Cheryl D. Pierson-Carey, David A. Brown and Christine A. Dairaghi
The purpose of this study was to determine the effects of limiting ankle motion on pedal forces. Sixteen adults pedaled an instrumented ergometer against constant cadence and frictional load while wearing hinged braces. Ankle motion was limited under four randomly assigned conditions: both braces unlocked (UL), only the preferred leg (PL) brace locked, only the nonpreferred leg (NPL) brace locked, and braces on both legs (BL) locked. Measurements of pedal force, crank, and pedal angles were sampled at 200/s for 20 s. With both braces locked, resultant force mean magnitude decreased during the downstroke, due to reduced radial crank force. Asymmetry between PL and NPL decreased during the power phase when only PL was braced but increased when only NPL was braced. It was concluded that constrained ankle motion, as may occur with ankle injury or hemiplegia, reduces the ability to transmit power during the downstroke while enhancing ability during the upstroke.
Kreg G. Gruben, Lynn M. Rogers, Matthew W. Schmidt and Liming Tan
The force that healthy humans generated against a fixed pedal was measured and compared with that predicted by four models. The participants (n = 11) were seated on a stationary bicycle and performed brief pushing efforts against an instrumented pedal with the crank fixed. Pushes were performed to 10 force magnitude targets and at 12 crank angles. The increasing magnitude portion of the sagittal-plane force path for each push effort was fitted with a line to determine the direction of the muscle component of the foot force.
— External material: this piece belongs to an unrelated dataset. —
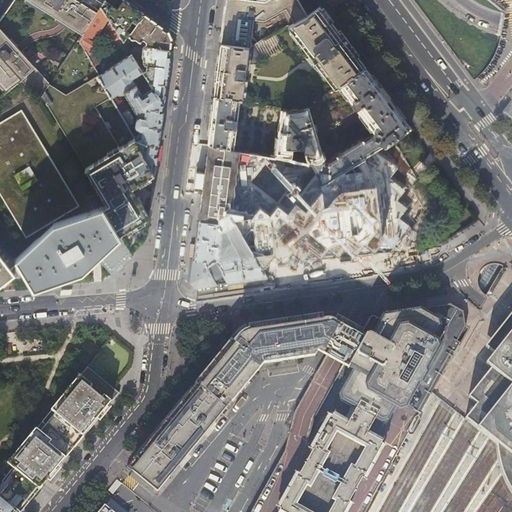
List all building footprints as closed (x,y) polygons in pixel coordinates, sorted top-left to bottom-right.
[(15,0),(0,22),(0,29),(50,85),(79,40),(100,7),(103,3),(99,0),(15,0)] [(125,0),(104,0),(103,3),(100,7),(123,42),(144,13),(128,1),(125,0)] [(250,37),(255,20),(265,20),(281,10),(289,24),(307,13),(304,8),(305,8),(300,0),(264,0),(265,0),(263,0),(226,0),(224,19),(221,42),(221,43),(249,46),(250,46),(258,42),(257,41),(250,37)] [(289,24),(287,25),(333,86),(338,83),(366,67),(357,55),(341,34),(329,18),(320,6),(307,13),(289,24)] [(123,42),(100,7),(79,40),(94,67),(100,64),(93,52),(91,53),(89,51),(102,30),(105,33),(116,49),(125,44),(123,42)] [(155,21),(144,13),(123,42),(125,44),(127,47),(133,39),(133,40),(136,38),(141,42),(143,39),(147,41),(146,45),(159,46),(159,47),(170,48),(171,42),(171,38),(168,30),(155,21)] [(50,85),(0,29),(0,55),(23,81),(40,101),(43,97),(50,85)] [(249,46),(221,43),(220,48),(218,67),(215,88),(215,95),(240,99),(242,100),(247,64),(249,46)] [(168,69),(170,48),(159,47),(159,46),(146,45),(146,46),(143,47),(143,48),(136,47),(130,51),(132,55),(134,58),(142,59),(142,57),(144,59),(143,62),(145,65),(147,65),(146,69),(143,72),(152,85),(153,87),(163,102),(168,69)] [(23,81),(0,55),(0,80),(10,91),(23,81)] [(143,72),(134,58),(132,55),(99,76),(111,98),(115,95),(118,93),(136,82),(133,78),(140,73),(142,75),(140,76),(148,88),(152,85),(143,72)] [(366,67),(338,83),(374,132),(373,135),(371,152),(411,127),(402,114),(375,78),(366,67)] [(66,95),(50,85),(43,97),(107,204),(103,206),(131,253),(147,238),(148,228),(149,217),(132,187),(155,174),(155,173),(134,137),(128,126),(111,98),(99,76),(66,95)] [(143,94),(136,82),(118,93),(119,94),(123,94),(124,93),(133,107),(132,108),(138,117),(137,118),(136,119),(136,120),(135,121),(136,121),(136,125),(133,127),(135,130),(137,129),(138,129),(139,129),(139,130),(139,135),(134,137),(155,173),(160,128),(163,102),(153,87),(143,94)] [(118,100),(115,95),(111,98),(128,126),(133,123),(133,118),(122,100),(118,100)] [(240,99),(215,95),(213,104),(210,135),(208,144),(234,149),(240,99)] [(364,157),(371,152),(373,135),(364,141),(363,139),(336,155),(337,157),(328,162),(325,162),(323,159),(324,158),(309,106),(293,110),(281,107),(275,157),(311,164),(322,183),(364,157)] [(49,227),(60,220),(58,216),(77,205),(22,113),(0,126),(0,189),(27,235),(47,223),(49,227)] [(275,157),(234,149),(208,144),(207,155),(201,205),(199,220),(219,222),(219,217),(229,211),(244,237),(261,265),(262,265),(351,257),(350,249),(376,246),(381,251),(384,247),(387,250),(390,246),(394,249),(402,238),(400,236),(403,233),(401,221),(391,212),(379,214),(378,202),(376,184),(380,182),(364,157),(322,183),(311,164),(275,157)] [(103,205),(60,220),(49,227),(17,256),(35,284),(76,269),(99,257),(112,272),(131,253),(103,206),(103,205)] [(219,222),(199,220),(196,241),(194,259),(204,260),(208,265),(216,260),(219,260),(219,258),(222,232),(233,226),(241,239),(244,237),(229,211),(219,217),(219,222)] [(244,237),(241,239),(247,250),(248,254),(219,258),(219,260),(216,260),(228,283),(243,280),(267,276),(261,265),(244,237)] [(0,284),(12,275),(13,276),(21,278),(21,276),(15,266),(0,244),(0,284)] [(204,260),(194,259),(193,267),(191,282),(196,287),(208,286),(228,283),(216,260),(208,265),(204,260)] [(457,347),(460,342),(458,341),(466,326),(463,311),(456,307),(450,304),(445,305),(441,305),(383,315),(378,323),(369,318),(363,330),(344,364),(354,370),(341,394),(343,400),(354,406),(346,420),(338,416),(318,451),(286,511),(344,511),(382,440),(370,433),(379,417),(386,421),(397,400),(421,414),(457,347)] [(305,357),(324,322),(324,319),(323,315),(316,316),(303,317),(285,320),(276,321),(276,324),(267,325),(249,328),(240,332),(232,341),(233,342),(216,363),(214,362),(196,384),(226,409),(263,364),(304,358),(305,357)] [(344,364),(363,330),(354,325),(341,318),(337,316),(335,320),(334,320),(332,319),(330,319),(329,319),(327,319),(325,319),(324,319),(324,322),(305,357),(304,358),(314,357),(318,350),(323,353),(335,359),(344,364)] [(511,332),(495,353),(486,365),(492,369),(469,398),(477,405),(466,419),(497,444),(498,454),(499,461),(503,475),(507,484),(511,492),(511,332)] [(93,426),(119,393),(114,389),(88,367),(80,376),(83,379),(45,425),(46,426),(72,447),(90,424),(93,426)] [(45,425),(83,379),(80,376),(42,422),(45,425)] [(196,445),(226,409),(196,384),(195,383),(167,418),(196,445)] [(158,492),(196,445),(167,418),(154,433),(145,445),(138,453),(127,467),(158,492)] [(72,447),(46,426),(41,432),(54,443),(52,446),(64,456),(60,461),(62,463),(71,452),(74,449),(72,447)] [(34,441),(41,432),(39,431),(33,439),(34,441)] [(60,461),(64,456),(52,446),(54,443),(41,432),(34,441),(33,439),(28,445),(23,451),(21,448),(8,464),(14,468),(38,488),(40,490),(62,463),(60,461)] [(38,488),(14,468),(2,482),(4,483),(24,500),(26,502),(38,488)] [(24,500),(4,483),(0,487),(0,496),(12,506),(13,506),(17,509),(24,500)] [(0,511),(20,511),(17,509),(13,506),(12,506),(0,496),(0,511)]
Those directions varied systematically with the position of the pedal (crank angle) such that the force path lines intersected a common region superior and slightly anterior to the hip. The ability of four models to predict force path direction was tested. All four models captured the general variation of direction with pedal position. Two of the models provided the best performance. One was a musculoskeletal model consisting of nine muscles with parameters adjusted to provide the best possible ft. The other model was derived from (a) observations that the lines-of-action of the muscle component of foot force tended to intersect in a common region near the hip, and (b) the corresponding need for foot force to intersect the center-of-mass during walking. Thus, this model predicted force direction at each pedal position as that of a line intersecting the pedal pivot and a common point located near the hip (divergent point). The results suggest that the control strategy employed in this seated pushing task reflects the extensive experience of the leg in directing force appropriately to maintain upright posture and that relative muscle strengths have adapted to that pattern of typical activation.